→ **Task goal**: The full listing, copied exactly and free of pictures, is the expected reply.

_ _ _ _

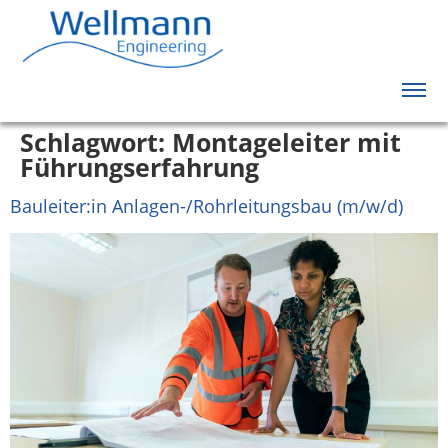
Schlagwort:
Montageleiter mit
Führungserfahrung
Bauleiter:in Anlagen-/Rohrleitungsbau (m/w/d)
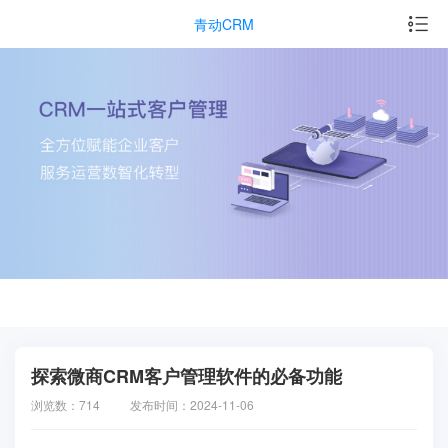
青动CRM
探索微商CRM客户管理软件的必备功能
浏览数：714
发布时间：2024-11-06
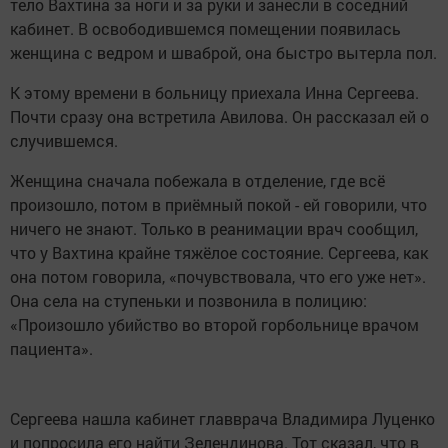
тело Вахтина за ноги и за руки и занесли в соседний
кабинет. В освободившемся помещении появилась
женщина с ведром и шваброй, она быстро вытерла пол.
К этому времени в больницу приехала Инна Сергеева.
Почти сразу она встретила Авилова. Он рассказал ей о
случившемся.
Женщина сначала побежала в отделение, где всё
произошло, потом в приёмный покой - ей говорили, что
ничего не знают. Только в реанимации врач сообщил,
что у Вахтина крайне тяжёлое состояние. Сергеева, как
она потом говорила, «почувствовала, что его уже нет».
Она села на ступеньки и позвонила в полицию:
«Произошло убийство во второй горбольнице врачом
пациента».
Сергеева нашла кабинет главврача Владимира Луценко
и попросила его найти Зелендинова. Тот сказал, что в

_ _ _ _

→ **Result for this exercise**:
Schlagwort:
Montageleiter mit
Führungserfahrung
Bauleiter:in Anlagen-/Rohrleitungsbau (m/w/d)
青动CRM
探索微商CRM客户管理软件的必备功能
浏览数：714
发布时间：2024-11-06
тело Вахтина за ноги и за руки и занесли в соседний
кабинет. В освободившемся помещении появилась
женщина с ведром и шваброй, она быстро вытерла пол.
К этому времени в больницу приехала Инна Сергеева.
Почти сразу она встретила Авилова. Он рассказал ей о
случившемся.
Женщина сначала побежала в отделение, где всё
произошло, потом в приёмный покой - ей говорили, что
ничего не знают. Только в реанимации врач сообщил,
что у Вахтина крайне тяжёлое состояние. Сергеева, как
она потом говорила, «почувствовала, что его уже нет».
Она села на ступеньки и позвонила в полицию:
«Произошло убийство во второй горбольнице врачом
пациента».
Сергеева нашла кабинет главврача Владимира Луценко
и попросила его найти Зелендинова. Тот сказал, что в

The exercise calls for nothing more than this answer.